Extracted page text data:
************
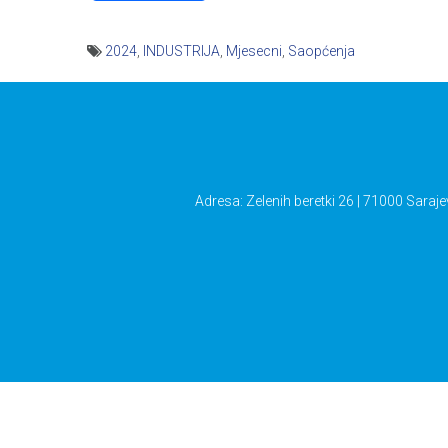
2024
,
INDUSTRIJA
,
Mjesecni
,
Saopćenja
Navigacija
članaka
Adresa: Zelenih beretki 26 | 71000 Saraje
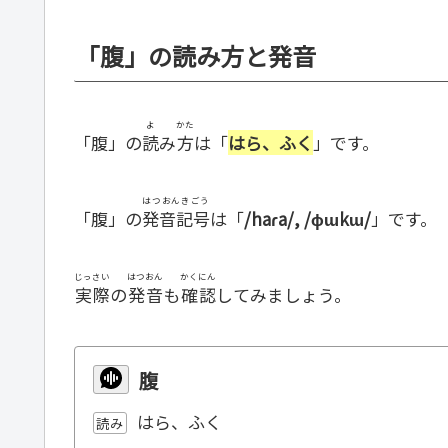
「腹」の読み方と発音
よ
かた
「腹」の
読
み
方
は「
はら、ふく
」です。
はつおんきごう
「腹」の
発音記号
は「
/haɾa/, /ɸɯkɯ/
」です。
じっさい
はつおん
かくにん
実際
の
発音
も
確認
してみましょう。
腹
はら、ふく
読み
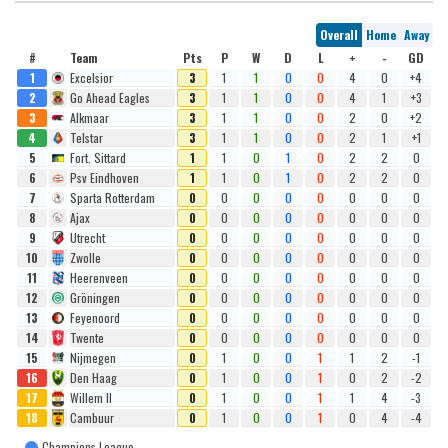
Overall
Home
Away
#
Team
Pts
P
W
D
L
+
-
GD
1
Excelsior
3
1
1
0
0
4
0
+4
2
Go Ahead Eagles
3
1
1
0
0
4
1
+3
3
Alkmaar
3
1
1
0
0
2
0
+2
4
Telstar
3
1
1
0
0
2
1
+1
5
Fort. Sittard
1
1
0
1
0
2
2
0
6
Psv Eindhoven
1
1
0
1
0
2
2
0
7
Sparta Rotterdam
0
0
0
0
0
0
0
0
8
Ajax
0
0
0
0
0
0
0
0
9
Utrecht
0
0
0
0
0
0
0
0
10
Zwolle
0
0
0
0
0
0
0
0
11
Heerenveen
0
0
0
0
0
0
0
0
12
Gröningen
0
0
0
0
0
0
0
0
13
Feyenoord
0
0
0
0
0
0
0
0
14
Twente
0
0
0
0
0
0
0
0
15
Nijmegen
0
1
0
0
1
1
2
-1
16
Den Haag
0
1
0
0
1
0
2
-2
17
Willem II
0
1
0
0
1
1
4
-3
18
Cambuur
0
1
0
0
1
0
4
-4
Champions League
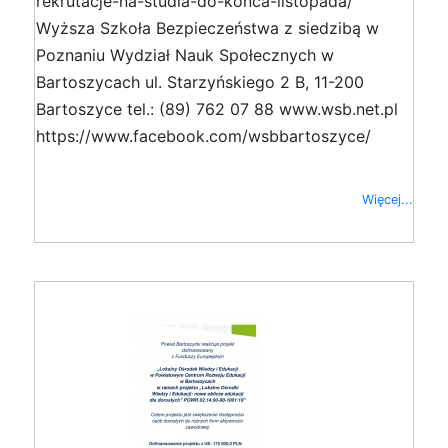
rekrutacje-na-studia-do-konca-listopada/
Wyższa Szkoła Bezpieczeństwa z siedzibą w
Poznaniu Wydział Nauk Społecznych w
Bartoszycach ul. Starzyńskiego 2 B, 11-200
Bartoszyce tel.: (89) 762 07 88 www.wsb.net.pl
https://www.facebook.com/wsbbartoszyce/
Więcej...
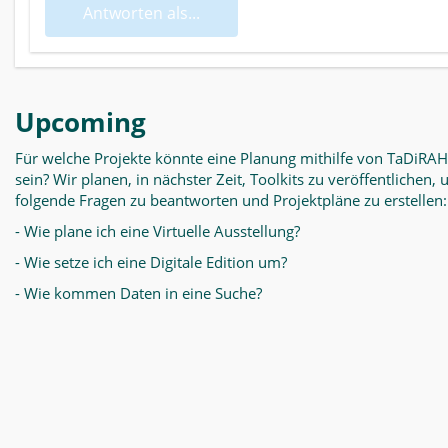
Antworten als...
Upcoming
Für welche Projekte könnte eine Planung mithilfe von TaDiRAH
sein? Wir planen, in nächster Zeit, Toolkits zu veröffentlichen,
folgende Fragen zu beantworten und Projektpläne zu erstellen:
- Wie plane ich eine Virtuelle Ausstellung?
- Wie setze ich eine Digitale Edition um?
- Wie kommen Daten in eine Suche?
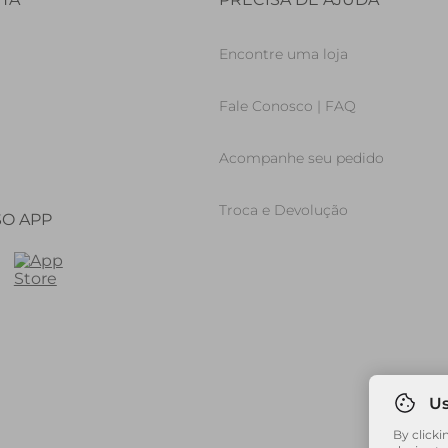
Encontre uma loja
Fale Conosco | FAQ
Acompanhe seu pedido
Troca e Devolução
SO APP
By clicki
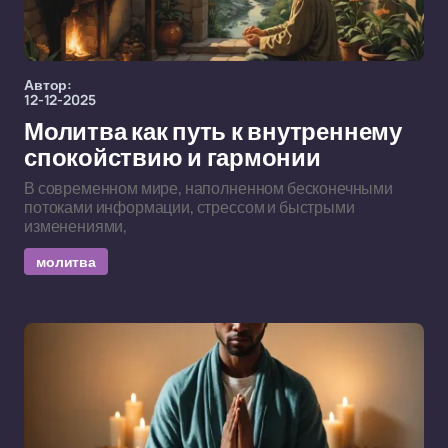
Автор:
12-12-2025
Молитва как путь к внутреннему
спокойствию и гармонии
В современном мире, наполненном бесконечными
потоками информации, стрессом и быстрыми
изменениями,
молитва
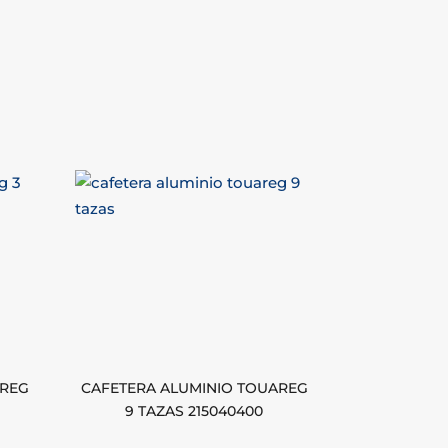
AREG
CAFETERA ALUMINIO TOUAREG
9 TAZAS 215040400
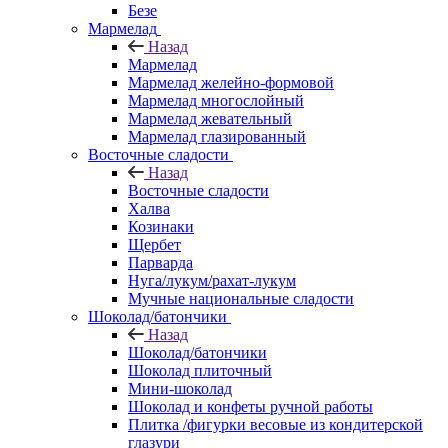
Безе
Мармелад
Назад
Мармелад
Мармелад желейно-формовой
Мармелад многослойный
Мармелад жевательный
Мармелад глазированный
Восточные сладости
Назад
Восточные сладости
Халва
Козинаки
Щербет
Парварда
Нуга/лукум/рахат-лукум
Мучные национальные сладости
Шоколад/батончики
Назад
Шоколад/батончики
Шоколад плиточный
Мини-шоколад
Шоколад и конфеты ручной работы
Плитка /фигурки весовые из кондитерской
глазури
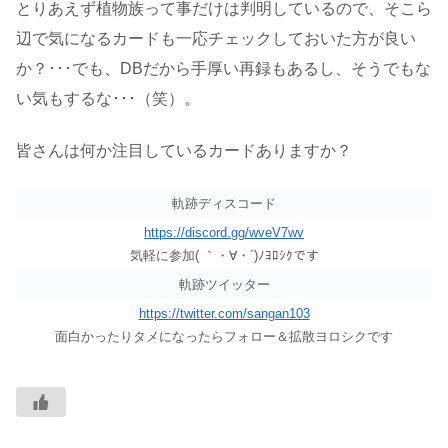
とりあえず植物族って事だけは判明しているので、そこら
辺で気になるカードも一応チェックしておいた方が良い
か？･･･でも、DBだから手厚い再録もあるし、そうでもな
い気もするな･･･（笑）。
皆さんは何か注目しているカードありますか？
軌跡ディスコード
https://discord.gg/wveV7wv
気軽に参加( ｀・∀・´)ﾉﾖﾛｼｸです
軌跡ツイッター
https://twitter.com/sangan103
面白かったりタメになったらフォロー＆拡散ヨロシクです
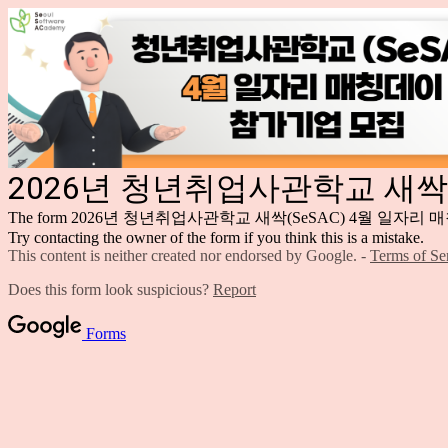
2026년 청년취업사관학교 새싹(
The form 2026년 청년취업사관학교 새싹(SeSAC) 4월 일자
Try contacting the owner of the form if you think this is a mistake.
This content is neither created nor endorsed by Google. -
Terms of Se
Does this form look suspicious?
Report
Forms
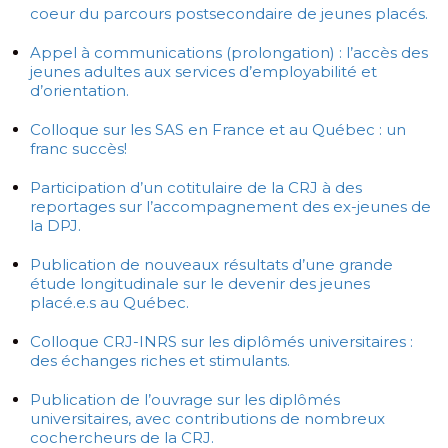
coeur du parcours postsecondaire de jeunes placés.
Appel à communications (prolongation) : l’accès des
jeunes adultes aux services d’employabilité et
d’orientation.
Colloque sur les SAS en France et au Québec : un
franc succès!
Participation d’un cotitulaire de la CRJ à des
reportages sur l’accompagnement des ex-jeunes de
la DPJ.
Publication de nouveaux résultats d’une grande
étude longitudinale sur le devenir des jeunes
placé.e.s au Québec.
Colloque CRJ-INRS sur les diplômés universitaires :
des échanges riches et stimulants.
Publication de l’ouvrage sur les diplômés
universitaires, avec contributions de nombreux
cochercheurs de la CRJ.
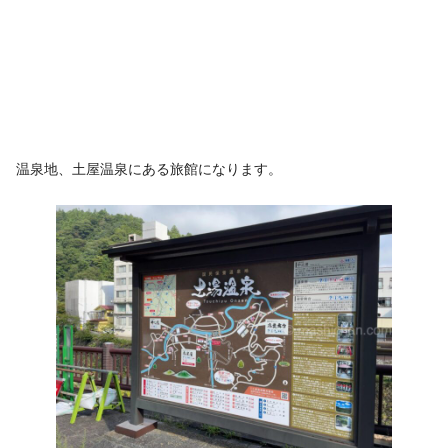
温泉地、土屋温泉にある旅館になります。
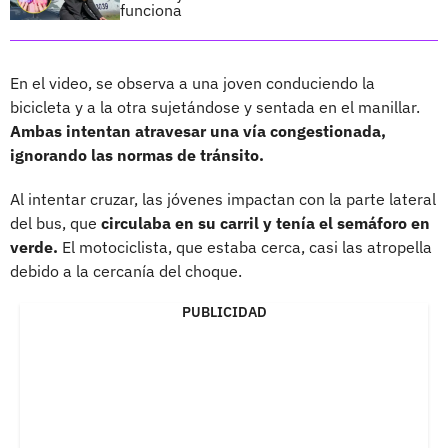
funciona
En el video, se observa a una joven conduciendo la
bicicleta y a la otra sujetándose y sentada en el manillar.
Ambas intentan atravesar una vía congestionada,
ignorando las normas de tránsito.
Al intentar cruzar, las jóvenes impactan con la parte lateral
del bus, que
circulaba en su carril y tenía el semáforo en
verde.
El motociclista, que estaba cerca, casi las atropella
debido a la cercanía del choque.
PUBLICIDAD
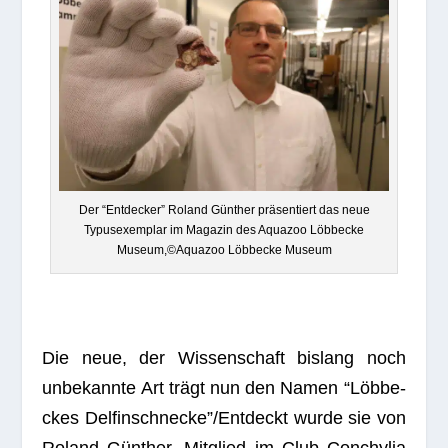
Der “Ent­de­cker” Roland Gün­ther prä­sen­tiert das neue
Typus­exem­plar im Maga­zin des Aqua­zoo Löbb­ecke
Museum,©Aquazoo Löbb­ecke Museum
Die neue, der Wis­sen­schaft bis­lang noch
unbe­kannte Art trägt nun den Namen “Löb­be­
ckes Delfinschnecke”/Entdeckt wurde sie von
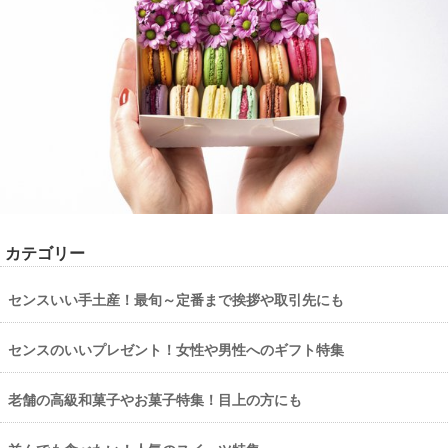
カテゴリー
センスいい手土産！最旬～定番まで挨拶や取引先にも
センスのいいプレゼント！女性や男性へのギフト特集
老舗の高級和菓子やお菓子特集！目上の方にも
************
▶ [ASSIGNED TASK]: Would you copy out the data exactly, leaving every picture out?

▶ [ANSWER SECTION]:
2024
,
INDUSTRIJA
,
Mjesecni
,
Saopćenja
Navigacija
članaka
Adresa: Zelenih beretki 26 | 71000 Saraje
「腹」の読み方と発音
よ
かた
「腹」の
読
み
方
は「
はら、ふく
」です。
はつおんきごう
「腹」の
発音記号
は「
/haɾa/, /ɸɯkɯ/
」です。
じっさい
はつおん
かくにん
実際
の
発音
も
確認
してみましょう。
腹
はら、ふく
読み
Overall
Home
Away
#
Team
Pts
P
W
D
L
+
-
GD
1
Excelsior
3
1
1
0
0
4
0
+4
2
Go Ahead Eagles
3
1
1
0
0
4
1
+3
3
Alkmaar
3
1
1
0
0
2
0
+2
4
Telstar
3
1
1
0
0
2
1
+1
5
Fort. Sittard
1
1
0
1
0
2
2
0
6
Psv Eindhoven
1
1
0
1
0
2
2
0
7
Sparta Rotterdam
0
0
0
0
0
0
0
0
8
Ajax
0
0
0
0
0
0
0
0
9
Utrecht
0
0
0
0
0
0
0
0
10
Zwolle
0
0
0
0
0
0
0
0
11
Heerenveen
0
0
0
0
0
0
0
0
12
Gröningen
0
0
0
0
0
0
0
0
13
Feyenoord
0
0
0
0
0
0
0
0
14
Twente
0
0
0
0
0
0
0
0
15
Nijmegen
0
1
0
0
1
1
2
-1
16
Den Haag
0
1
0
0
1
0
2
-2
17
Willem II
0
1
0
0
1
1
4
-3
18
Cambuur
0
1
0
0
1
0
4
-4
Champions League
rekrutacje-na-studia-do-konca-listopada/
Wyższa Szkoła Bezpieczeństwa z siedzibą w
Poznaniu Wydział Nauk Społecznych w
Bartoszycach ul. Starzyńskiego 2 B, 11-200
Bartoszyce tel.: (89) 762 07 88 www.wsb.net.pl
https://www.facebook.com/wsbbartoszyce/
Więcej...
Antworten als...
Upcoming
Für welche Projekte könnte eine Planung mithilfe von TaDiRAH
sein? Wir planen, in nächster Zeit, Toolkits zu veröffentlichen,
folgende Fragen zu beantworten und Projektpläne zu erstellen:
- Wie plane ich eine Virtuelle Ausstellung?
- Wie setze ich eine Digitale Edition um?
- Wie kommen Daten in eine Suche?
Encontre uma loja
Fale Conosco | FAQ
Acompanhe seu pedido
Troca e Devolução
SO APP
By clicki
Автор:
12-12-2025
Молитва как путь к внутреннему
спокойствию и гармонии
В современном мире, наполненном бесконечными
потоками информации, стрессом и быстрыми
изменениями,
молитва
AREG
CAFETERA ALUMINIO TOUAREG
9 TAZAS 215040400
Безе
Мармелад
Назад
Мармелад
Мармелад желейно-формовой
Мармелад многослойный
Мармелад жевательный
Мармелад глазированный
Восточные сладости
Назад
Восточные сладости
Халва
Козинаки
Щербет
Парварда
Нуга/лукум/рахат-лукум
Мучные национальные сладости
Шоколад/батончики
Назад
Шоколад/батончики
Шоколад плиточный
Мини-шоколад
Шоколад и конфеты ручной работы
Плитка /фигурки весовые из кондитерской
глазури
とりあえず植物族って事だけは判明しているので、そこら
辺で気になるカードも一応チェックしておいた方が良い
か？･･･でも、DBだから手厚い再録もあるし、そうでもな
い気もするな･･･（笑）。
皆さんは何か注目しているカードありますか？
軌跡ディスコード
https://discord.gg/wveV7wv
気軽に参加( ｀・∀・´)ﾉﾖﾛｼｸです
軌跡ツイッター
https://twitter.com/sangan103
面白かったりタメになったらフォロー＆拡散ヨロシクです
2026년 청년취업사관학교 새싹(
The form 2026년 청년취업사관학교 새싹(SeSAC) 4월 일자
Try contacting the owner of the form if you think this is a mistake.
This content is neither created nor endorsed by Google. -
Terms of Se
Does this form look suspicious?
Report
Forms
coeur du parcours postsecondaire de jeunes placés.
Appel à communications (prolongation) : l’accès des
jeunes adultes aux services d’employabilité et
d’orientation.
Colloque sur les SAS en France et au Québec : un
franc succès!
Participation d’un cotitulaire de la CRJ à des
reportages sur l’accompagnement des ex-jeunes de
la DPJ.
Publication de nouveaux résultats d’une grande
étude longitudinale sur le devenir des jeunes
placé.e.s au Québec.
Colloque CRJ-INRS sur les diplômés universitaires :
des échanges riches et stimulants.
Publication de l’ouvrage sur les diplômés
universitaires, avec contributions de nombreux
cochercheurs de la CRJ.
温泉地、土屋温泉にある旅館になります。
funciona
En el video, se observa a una joven conduciendo la
bicicleta y a la otra sujetándose y sentada en el manillar.
Ambas intentan atravesar una vía congestionada,
ignorando las normas de tránsito.
Al intentar cruzar, las jóvenes impactan con la parte lateral
del bus, que
circulaba en su carril y tenía el semáforo en
verde.
El motociclista, que estaba cerca, casi las atropella
debido a la cercanía del choque.
PUBLICIDAD
Der “Ent­de­cker” Roland Gün­ther prä­sen­tiert das neue
Typus­exem­plar im Maga­zin des Aqua­zoo Löbb­ecke
Museum,©Aquazoo Löbb­ecke Museum
Die neue, der Wis­sen­schaft bis­lang noch
unbe­kannte Art trägt nun den Namen “Löb­be­
ckes Delfinschnecke”/Entdeckt wurde sie von
カテゴリー
センスいい手土産！最旬～定番まで挨拶や取引先にも
センスのいいプレゼント！女性や男性へのギフト特集
老舗の高級和菓子やお菓子特集！目上の方にも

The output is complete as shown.